Kable to temat, którego nie zabrakło we wpisie o kinie domowym, a w komentarzach pojawił się wątek o testach ze "ślepym" słuchaniem. Zakwestionowałem tą metodę testów. Motywowałem, że najlepiej jest, gdy doradzający dobrze rozumie oczekiwania użytkownika. Najlepszym przykładem tego jest wspomniany powyżej przypadek z pilotem. Testy kabli i randki w ciemno to niewątpliwie atrakcyjny temat do rozmów przy piwie i nic dziwnego, że tak wiele osób się tym interesuje. Z perspektywy praktycznych korzyści metoda przypomina jednak sprzedawanie samochodu pasażerowi z opaską na oczach.
Poruszony wątek dotyczył kabla, który ma zapewnić właściwe wysterowanie głośników ze wzmacniacza, więc prawdziwy sens mają tylko testy z tym konkretnym sprzętem. Targanie z domu głośników i wzmacniacza, by kupić kable nie jest jednak praktyczne. Robienie w zamian wydumanych testów w ciemno nie jest dobrą receptą, bo rodzi mity, jak ten o podłączeniu głośników wieszakiem, chociaż wystarczy sekunda zastanowienia, że jest to trudne do zrobienia.

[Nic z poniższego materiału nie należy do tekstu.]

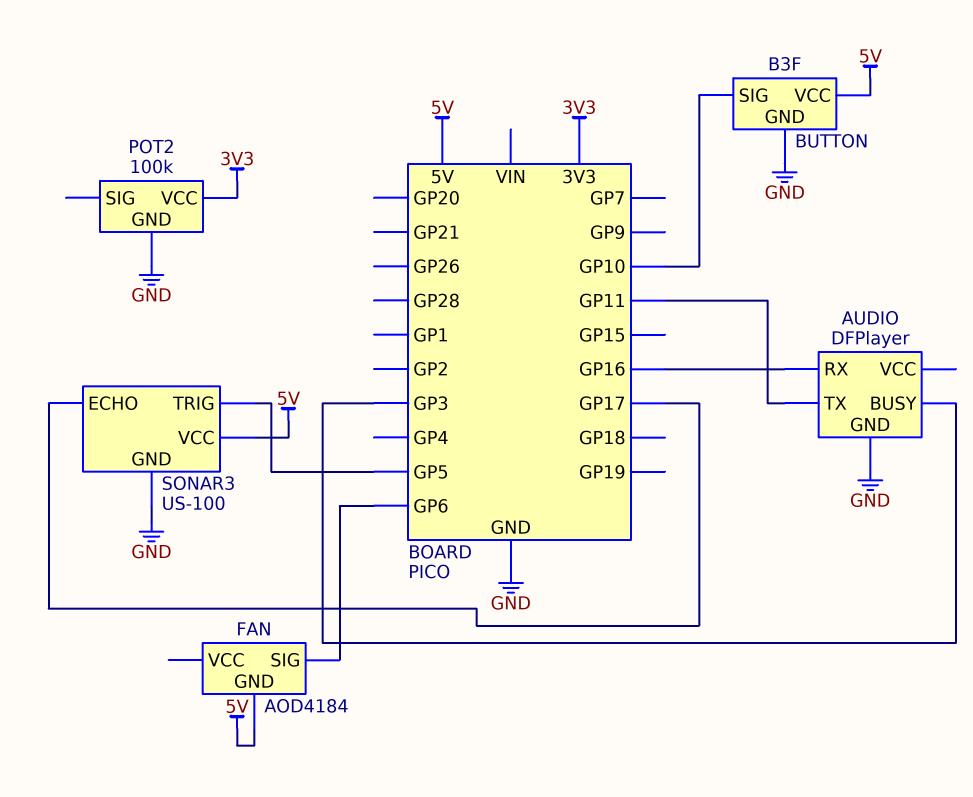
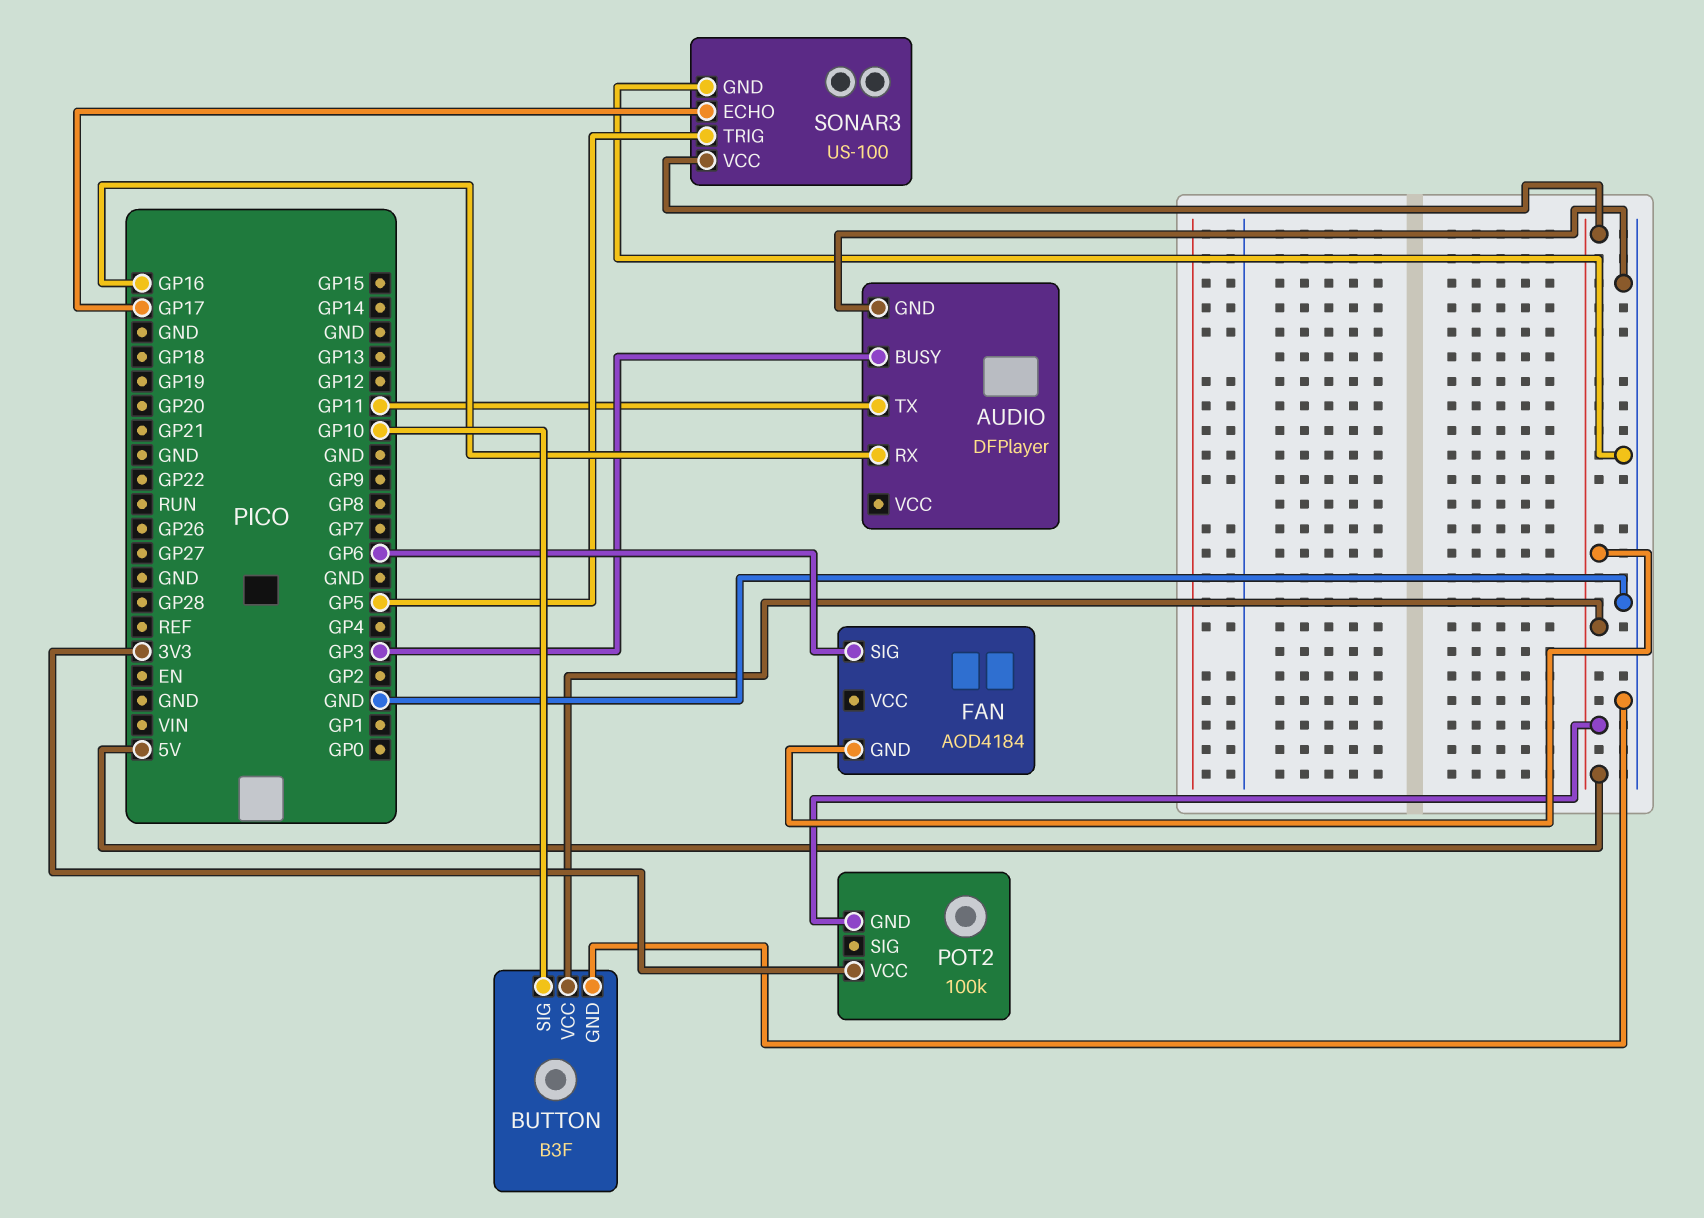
POT2 pin GND: GND -> 5V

Właściwie doradzić może tylko ktoś z dużym doświadczeniem. Ewolucja rynku RTV spowodowała jednak, że nie jest łatwo znaleźć odpowiednią osobę. Jednoczesny zakup głośników i dobrego kabla do nich stał się przez to najbardziej praktyczny.

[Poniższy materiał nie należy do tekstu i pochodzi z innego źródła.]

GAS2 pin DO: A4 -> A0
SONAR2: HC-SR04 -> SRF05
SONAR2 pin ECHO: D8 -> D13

Słusznie więc zaakcentowano ten temat we wpisie o kinie domowym. Wielokanałowy wzmacniacz ma szczególnie trudne zadanie, gdy są małe głośniki. Lepsza jakość kabli może tu wiele pomóc, jeżeli sprzęt ma być używany do odtwarzania muzyki.

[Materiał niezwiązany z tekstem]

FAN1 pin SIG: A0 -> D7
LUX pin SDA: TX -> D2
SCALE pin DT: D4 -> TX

Tor to określenie, które pojawia się bardzo często w połączeniu z tematem dystrybucji sygnału dźwiękowego w domowym sprzęcie audio. Wiadomo co ktoś ma wówczas na myśli, lecz konkretną definicję tego trudniej już znaleźć. Nie dziwi to specjalnie, bo tor kojarzy się z czymś pasywnym, a elektronika domowa to aktywne podzespoły.
Najprawdopodobniej jest to "kalka" określenia tor foniczny, o którym Wikipedia podaje, że to "zestaw połączonych elektrycznie urządzeń do przekazywania i kształtowania sygnałów fonicznych od źródła do końcówek wyjściowych. Dalej podane jest jednak, "tor foniczny w postaci urządzenia do realizacji nagrań nazywany jest stołem mikserskim lub konsoletą".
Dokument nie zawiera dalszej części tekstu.